Tetapi di manakah letaknya unsur pemaksaan secara sepihak di dalam Konstitusi Madinah? Di dalam pasal 23 Konstitusi Madinah memang ada dikatakan “Apabila kamu berselisih tentang sesuatu, penyelesaiannya menurut (ketentuan) Allah Azza Wa Jalla dan (keputusan) Muhammad Shalallahu ‘Alaihi wa Sallam” atau di dalam pasal 42 juga dikatakan “Bila terjadi suatu persitiwa atau perselisihan di antara pendukung piagam ini, yang dikhawatirkan menimbulkan bahaya, diserahkan penyelesaiannya menurut (ketentuan) Allah Azza Wa Jalla, dan (keputusan) Muhammad Shalallahu ‘Alaihi wa Sallam. Sesungguhnya Allah paling memelihara dan memandang baik isi piagam ini”, namun di dalam prakteknya itu tidaklah berarti Nabi Muhammad dapat melakukan tindakan cursive (pemaksaan) berdasarkan syari’at Islam. Karena di dalam pasal 25 juga ditegaskan, bahwa masing-masing pihak yang terlibat di dalam konstitusi tersebut memiliki kebebasan menjalankan syari’at agamanya masing-masing. Di dalam sebuah riwayat diceritakan, pada suatu ketika kaum Yahudi kebingungan untuk memutuskan hukuman pada dua orang yang terbukti berzina. Kemudian mereka pun mendatangi Muhammad untuk meminta keputusan, tetapi Muhammad menyerahkan keputusan tersebut kembali merujuk pada kitab suci Yahudi sendiri, dan akhirnya hukuman rajam berdasarkan syari’at Yahudi diberikan pada dua orang pasangan yang berzina itu dengan dilakukan oleh kaumnya sendiri.

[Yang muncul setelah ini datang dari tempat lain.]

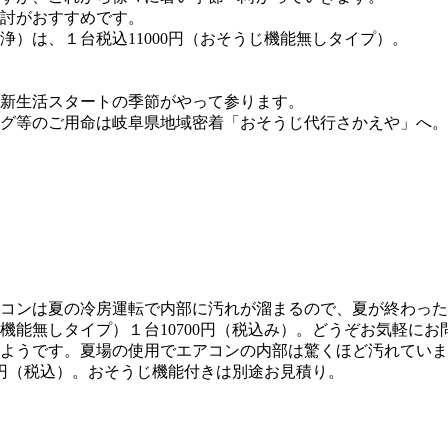
討がおすすめです。
）は、１台税込11000円（おそうじ機能無しタイプ）。
新生活スタートの季節がやって参ります。
グ等のご用命は岐阜県地域密着「おそうじ代行さかえや」へ。
コンは夏の冷房運転で内部に汚れが溜まるので、夏が終わった
機能無しタイプ）１台10700円（税込み）。どうぞお気軽にお
ようです。夏場の使用でエアコンの内部は驚くほど汚れていま
0円（税込）。おそうじ機能付きは別途お見積り。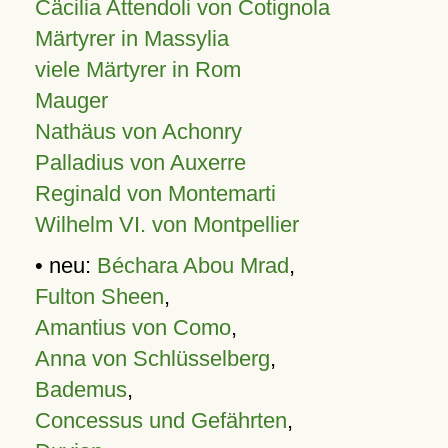
Cäcilia Attendoli von Cotignola
Märtyrer in Massylia
viele Märtyrer in Rom
Mauger
Nathäus von Achonry
Palladius von Auxerre
Reginald von Montemarti
Wilhelm VI. von Montpellier
• neu:
Béchara Abou Mrad
,
Fulton Sheen
,
Amantius von Como
,
Anna von Schlüsselberg
,
Bademus
,
Concessus und Gefährten
,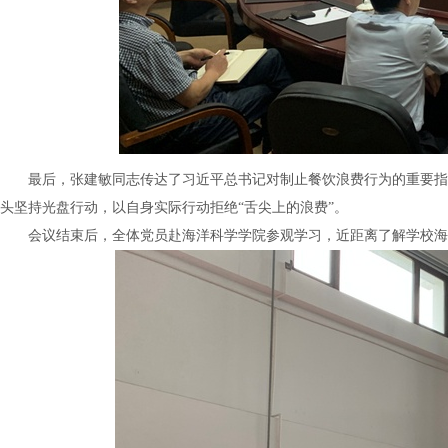
最后，张建敏同志传达了习近平总书记对制止餐饮浪费行为的重要指
头坚持光盘行动，以自身实际行动拒绝“舌尖上的浪费”。
会议结束后，全体党员赴海洋科学学院参观学习，近距离了解学校海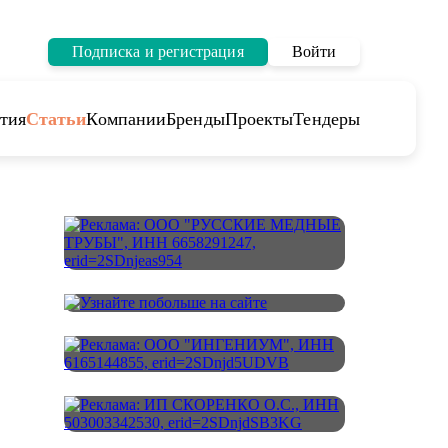
Подписка и регистрация
Войти
тия
Статьи
Компании
Бренды
Проекты
Тендеры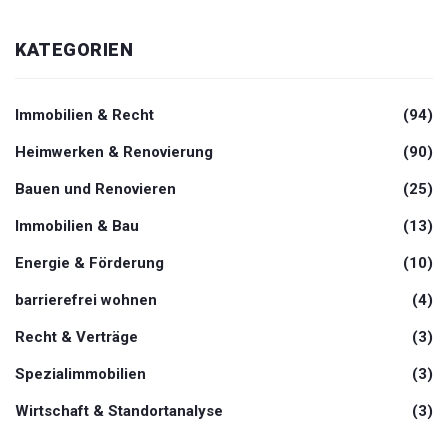
KATEGORIEN
Immobilien & Recht
(94)
Heimwerken & Renovierung
(90)
Bauen und Renovieren
(25)
Immobilien & Bau
(13)
Energie & Förderung
(10)
barrierefrei wohnen
(4)
Recht & Verträge
(3)
Spezialimmobilien
(3)
Wirtschaft & Standortanalyse
(3)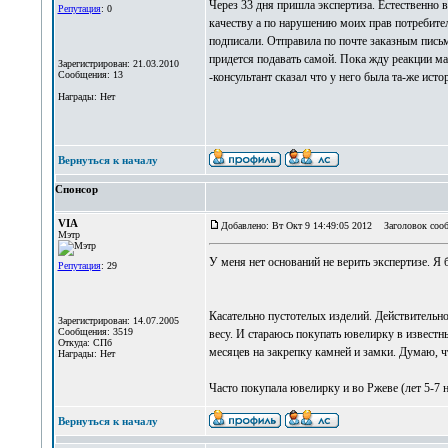
Через 33 дня пришла экспертиза. Естественно в
Репутация
: 0
качеству а по нарушению моих прав потребител
подписали. Отправила по почте заказным письм
придется подавать самой. Пока жду реакции ма
Зарегистрирован: 21.03.2010
Сообщения: 13
-консультант сказал что у него была та-же ист
Награды: Нет
Вернуться к началу
Спонсор
VIA
Добавлено: Вт Окт 9 14:49:05 2012
Заголовок сооб
Мэтр
У меня нет оснований не верить экспертизе. Я б
Репутация
: 29
Касательно пустотелых изделий. Действительно,
Зарегистрирован: 14.07.2005
Сообщения: 3519
весу. И стараюсь покупать ювелирку в известн
Откуда: СПб
месяцев на закрепку камней и замки. Думаю, ч
Награды: Нет
Часто покупала ювелирку и во Ржеве (лет 5-7 
Вернуться к началу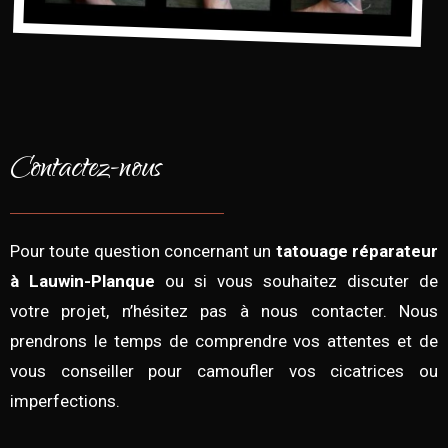
Contactez-nous
Pour toute question concernant un
tatouage réparateur
à Lauwin-Planque
ou si vous souhaitez discuter de
votre projet, n’hésitez pas à nous contacter. Nous
prendrons le temps de comprendre vos attentes et de
vous conseiller pour camoufler vos cicatrices ou
imperfections.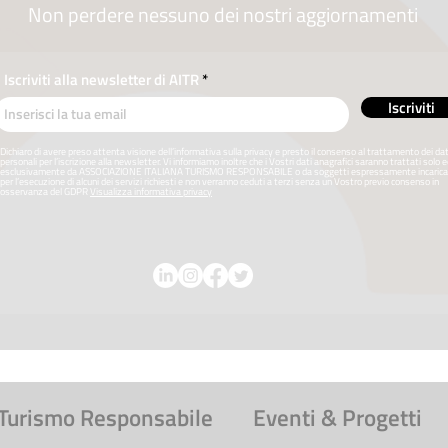
onale."
Maurizio Davolio - Presidente AITR
.
Non perdere nessuno dei nostri aggiornamenti
di tutti gli eventi >
CLICCA QUI
Iscriviti alla newsletter di AITR
Iscriviti
Dichiaro di avere preso attenta visione dell’informativa sulla privacy e presto il consenso al trattamento dei dat
personali per l’iscrizione alla newsletter. Vi informiamo inoltre che i Vostri dati anagrafici saranno trattati solo 
esclusivamente da ASSOCIAZIONE ITALIANA TURISMO RESPONSABILE o da soggetti espressamente incarica
per l’esecuzione di alcuni dei servizi richiesti e non verranno ceduti a terzi senza un Vostro previo consenso in
osservanza del GDPR
Visualizza informativa privacy
Turismo Responsabile
Eventi & Progetti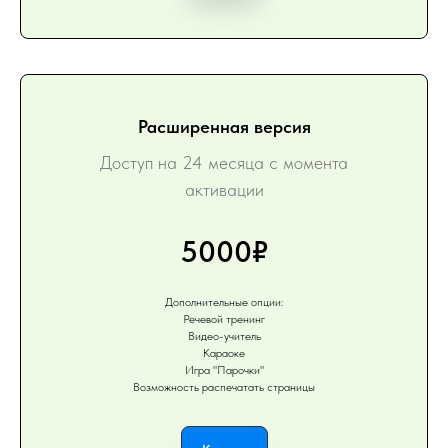
Расширенная версия
Доступ на 24 месяца с момента
активации
5000₽
Дополнительные опции:
Речевой тренинг
Видео-учитель
Караоке
Игра "Парочки"
Возможность распечатать страницы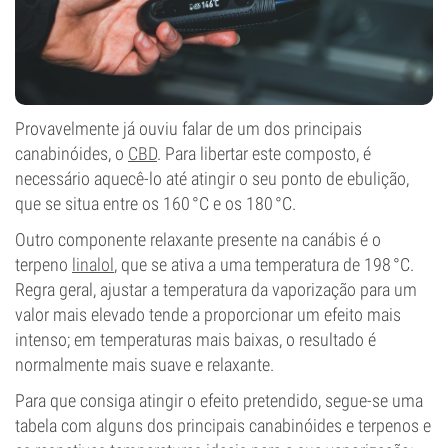
Provavelmente já ouviu falar de um dos principais
canabinóides, o
CBD
. Para libertar este composto, é
necessário aquecê-lo até atingir o seu ponto de ebulição,
que se situa entre os 160 °C e os 180 °C.
Outro componente relaxante presente na canábis é o
terpeno
linalol
, que se ativa a uma temperatura de 198 °C.
Regra geral, ajustar a temperatura da vaporização para um
valor mais elevado tende a proporcionar um efeito mais
intenso; em temperaturas mais baixas, o resultado é
normalmente mais suave e relaxante.
Para que consiga atingir o efeito pretendido, segue-se uma
tabela com alguns dos principais canabinóides e terpenos e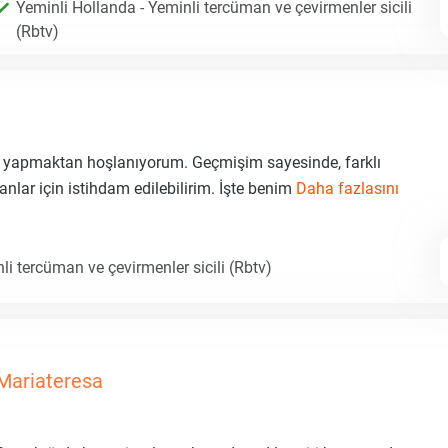
Yeminli Hollanda - Yeminli tercüman ve çevirmenler sicili
(Rbtv)
k yapmaktan hoşlanıyorum. Geçmişim sayesinde, farklı
anlar için istihdam edilebilirim. İşte benim
Daha fazlasını
li tercüman ve çevirmenler sicili (Rbtv)
Mariateresa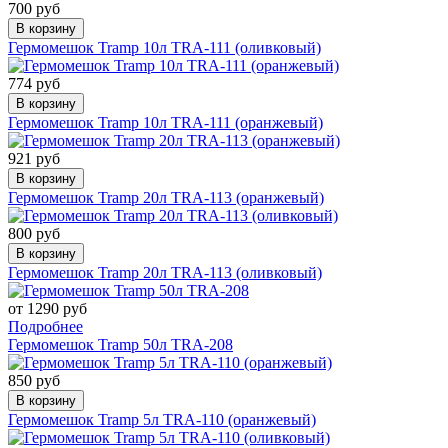
700 руб
В корзину
Гермомешок Tramp 10л TRA-111 (оливковый)
774 руб
В корзину
Гермомешок Tramp 10л TRA-111 (оранжевый)
921 руб
В корзину
Гермомешок Tramp 20л TRA-113 (оранжевый)
800 руб
В корзину
Гермомешок Tramp 20л TRA-113 (оливковый)
от 1290 руб
Подробнее
Гермомешок Tramp 50л TRA-208
850 руб
В корзину
Гермомешок Tramp 5л TRA-110 (оранжевый)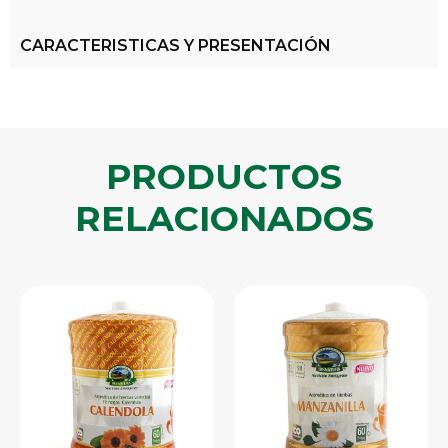
CARACTERISTICAS Y PRESENTACIÓN
PRODUCTOS
RELACIONADOS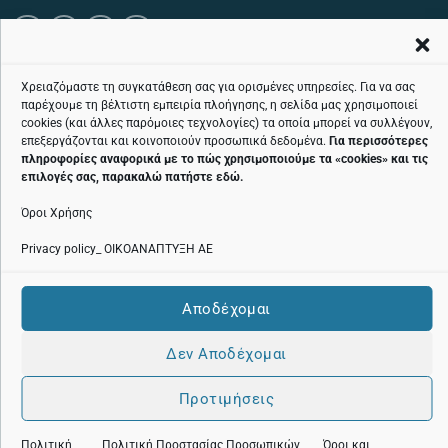
ΤΗΛΕΦΩΝΙΚΉ ΓΡΑΜΜΉ ΕΞΥΠΗΡΈΤΗΣΗΣ ΚΟΙΝΟΎ ΧΩΡΊΣ ΧΡΈΩΣΗ:
Χρειαζόμαστε τη συγκατάθεση σας για ορισμένες υπηρεσίες. Για να σας
παρέχουμε τη βέλτιστη εμπειρία πλοήγησης, η σελίδα μας χρησιμοποιεί
800 11 24424
cookies (και άλλες παρόμοιες τεχνολογίες) τα οποία μπορεί να συλλέγουν,
επεξεργάζονται και κοινοποιούν προσωπικά δεδομένα.
Για περισσότερες
πληροφορίες αναφορικά με το πώς χρησιμοποιούμε τα «
cookies
» και τις
επιλογές σας, παρακαλώ πατήστε
εδώ
.
Όροι Χρήσης
Όροι χρήσης
Privacy policy_ ΟΙΚΟΑΝΑΠΤΥΞΗ ΑΕ
Πολιτική cookies
Αποδέχομαι
Πολιτική Προστασίας Προσωπικών Δεδομένων
Δεν Αποδέχομαι
Προτιμήσεις
Copyright 2026 ©
ecodev.gr
|
OnePlusDesign.com
Πολιτική
Πολιτική Προστασίας Προσωπικών
Όροι και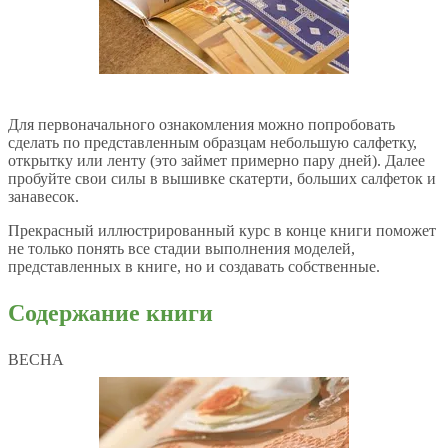
Для первоначального ознакомления можно попробовать
сделать по представленным образцам небольшую салфетку,
открытку или ленту (это займет примерно пару дней). Далее
пробуйте свои силы в вышивке скатерти, больших салфеток и
занавесок.
Прекрасный иллюстрированный курс в конце книги поможет
не только понять все стадии выполнения моделей,
представленных в книге, но и создавать собственные.
Содержание книги
ВЕСНА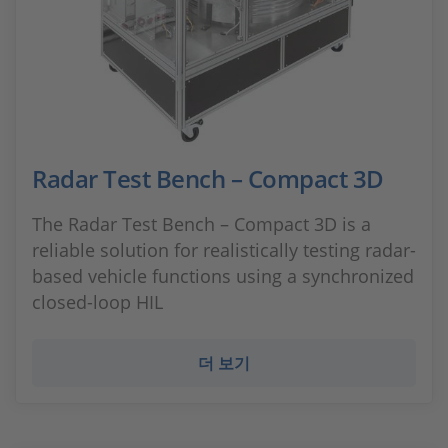
Radar Test Bench – Compact 3D
The Radar Test Bench – Compact 3D is a
reliable solution for realistically testing radar-
based vehicle functions using a synchronized
closed-loop HIL
더 보기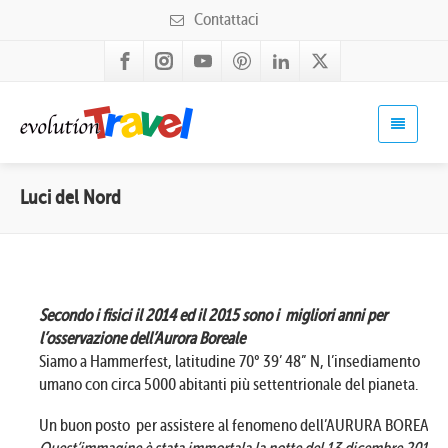
Contattaci
Luci del Nord
Secondo i fisici il 2014 ed il 2015 sono i migliori anni per
l’osservazione dell’Aurora Boreale
Siamo a Hammerfest, latitudine 70° 39’ 48” N, l’insediamento
umano con circa 5000 abitanti più settentrionale del pianeta.
Un buon posto per assistere al fenomeno dell’AURURA BOREALE!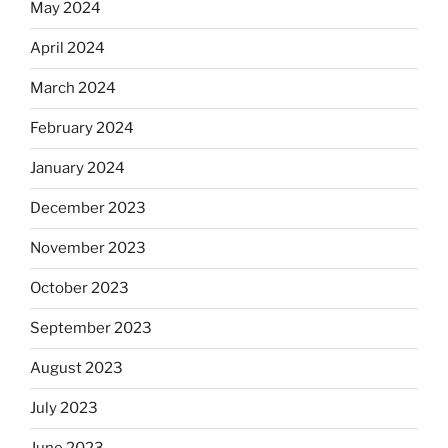
May 2024
April 2024
March 2024
February 2024
January 2024
December 2023
November 2023
October 2023
September 2023
August 2023
July 2023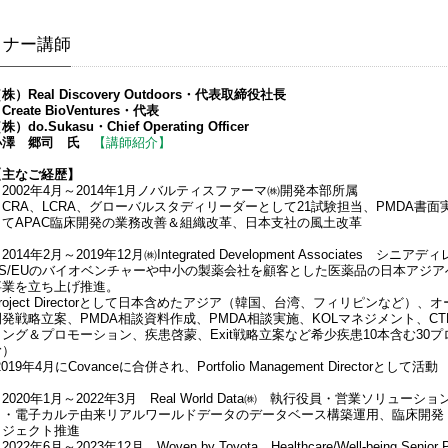
ミナー講師
株）Real Discovery Outdoors・代表取締役社長
reate BioVentures・代表
株）do.Sukasu・Chief Operating Officer
小澤 郷司 氏
【講師紹介】
【主なご経歴】
・2002年4月～2014年1月ノバルティスファーマ㈱開発本部所属
RA、LCRA、グローバルスタディリーダーとして21試験担当、PMDA書面実地10回、7
してAPAC臨床開発の業務改善＆組織改革、日本支社の風土改革
2014年2月～2019年12月㈱Integrated Development Associates シニアディレクタ
US/EUのバイオベンチャーや中小の製薬会社を顧客とした医薬品の日本アジ
事業を立ち上げ推進。
Project Directorとして日本含めたアジア（韓国、台湾、フィリピンな
開発戦略立案、PMDA相談資料作成、PMDA相談実施、KOLマネジメント、CT
ィング＆プロモーション、疾患啓蒙、Exit戦略立案など希少疾患10本含む30
む）
2019年4月にCovanceに合併され、Portfolio Management Directorとして活動
2020年1月～2022年3月 Real World Data㈱ 執行役員・営業ソリュ
・電子カルテ由来リアルワールドデータのデータベース構築運用、臨床開発・
ロジェクト推進
2022年6月～2023年12月 Woven by Toyota、Healthcare/Well-being Senior P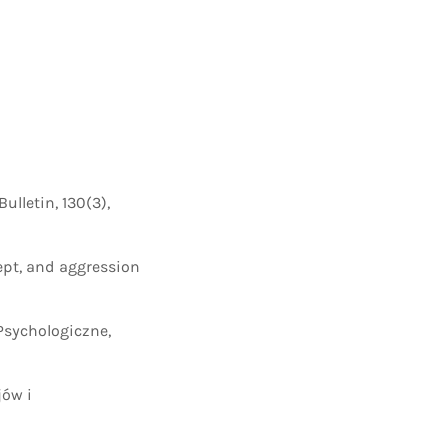
Bulletin, 130(3),
ncept, and aggression
Psychologiczne,
jów i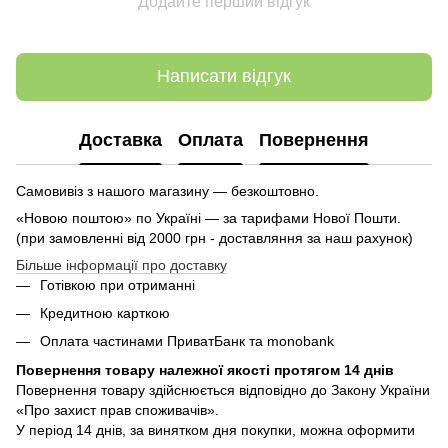
Додайте перший відгук
Написати відгук
Доставка
Оплата
Повернення
Самовивіз з нашого магазину — безкоштовно.
«Новою поштою» по Україні — за тарифами Нової Пошти.
(при замовленні від 2000 грн - доставляння за наш рахунок)
Більше інформації про доставку
Готівкою при отриманні
Кредитною карткою
Оплата частинами ПриватБанк та monobank
Повернення товару належної якості протягом 14 днів
Повернення товару здійснюється відповідно до Закону України
«Про захист прав споживачів».
У період 14 днів, за винятком дня покупки, можна оформити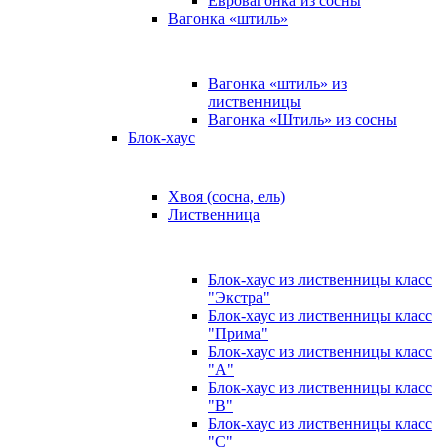
Евровагонка из сосны
Вагонка «штиль»
Вагонка «штиль» из
лиственницы
Вагонка «Штиль» из сосны
Блок-хаус
Хвоя (сосна, ель)
Лиственница
Блок-хаус из лиственницы класс
"Экстра"
Блок-хаус из лиственницы класс
"Прима"
Блок-хаус из лиственницы класс
"А"
Блок-хаус из лиственницы класс
"B"
Блок-хаус из лиственницы класс
"C"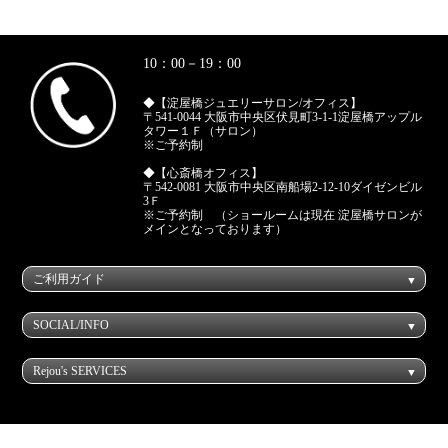
10：00－19：00
◆【淀屋橋ジュエリーサロン/オフィス】
〒541-0044 大阪市中央区伏見町3-1-1淀屋橋アップル
タワー１Ｆ（サロン）
※ご予約制
◆【心斎橋オフィス】
〒542-0081 大阪市中央区南船場2-12-10ダイゼンビル
3Ｆ
※ご予約制 （ショールームは現在 淀屋橋サロンが
メインとなっております）
ご利用ガイド
SOCIAL/INFO
Rejou's SERVICES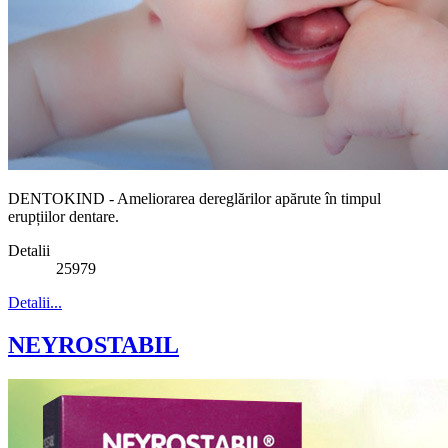
DENTOKIND - Ameliorarea dereglărilor apărute în timpul
erupțiilor dentare.
Detalii
25979
Detalii...
NEYROSTABIL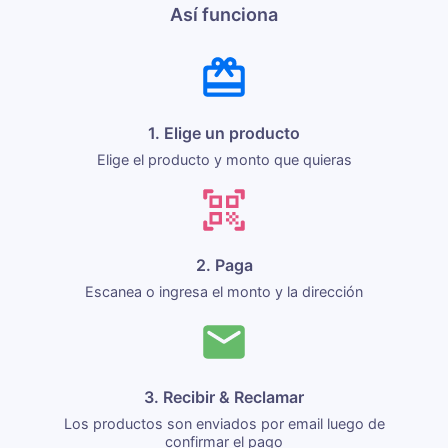
Así funciona
1. Elige un producto
Elige el producto y monto que quieras
2. Paga
Escanea o ingresa el monto y la dirección
3. Recibir & Reclamar
Los productos son enviados por email luego de
confirmar el pago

Dengan kata lain, masyarakat Madinah yang terbentuk oleh Konstitusi Madinah boleh saja disebut sebuah negara. Tetapi jelas tidak dapat disebut sebagai Negara Islam, karena konstitusinya dibuat berdasarkan kesepakatan di antara sesama manusia (kontrak sosial) yang tidak semuanya beragama Islam, meski jika ditelusuri satu persatu pasal-pasalnya tidak ada yang bertentangan dengan syari’at Islam. Ya, pada awalnya anggota komunitas Masyarakat Madinah tidaklah seluruhnya beragama Islam. Itu artinya, tidak semua anggota Masyarakat Madinah tunduk kepada syari’at Islam, yang merupakan syarat sebuah Negara Islam menurut teori politik Islam abad pertengahan. Jika kemudian hampir seluruh penduduk Madinah memeluk agama Islam, itu juga tidak berarti lantas berobah menjadi Negara Islam, sebab Konstitusi Madinah tidak pernah dibatalkan. Bahkan hingga Nabi Muhammad wafat. Dan semua perbuatan/tindakan, ucapan dan persetujuan (takrir) Nabi Muhammad sepanjang karir kenabian beliau, adalah “sunnah” atau “hadits” yang merupakan sumber hukum kedua di dalam sistem hukum Islam, setelah Al-Qur’an.

_____________


[10] Husain Haekal - "Sejarah Hidup Muhammad" (Hayat Muhammad) Terjemahan Ali Audah, Penerbit PT. Tintamas Indonesia, Jakarta & PT. Dunia Pustaka Jaya, Jakarta, Cet Ketujuh, 1982, hlm 225
[11] Ibid, hlm 220
[12] Tamim Ansary – “Dari Puncak Bagdad: Sejarah Dunia Versi Islam”, Penerbit Zaman, Jakarta, Cet Kedua, 2010, hlm 59
[13] Dr. Muhammad Iqbal, M.Ag., dan Drs. H. Amin Husein Nasution, M.A. - "Pemikiran Politik Islam Dari Masa Klasik Hingga Indonesia Kotemporer", Penerbit Kencana Prenada Media Group, Jakarta, Cet Kedua, 2013, hlm 1
[14] Tsaqifah dalam bahasa Arab berarti “serambi beratap” atau “ruang besar beratap”, semacam balai pertemuan.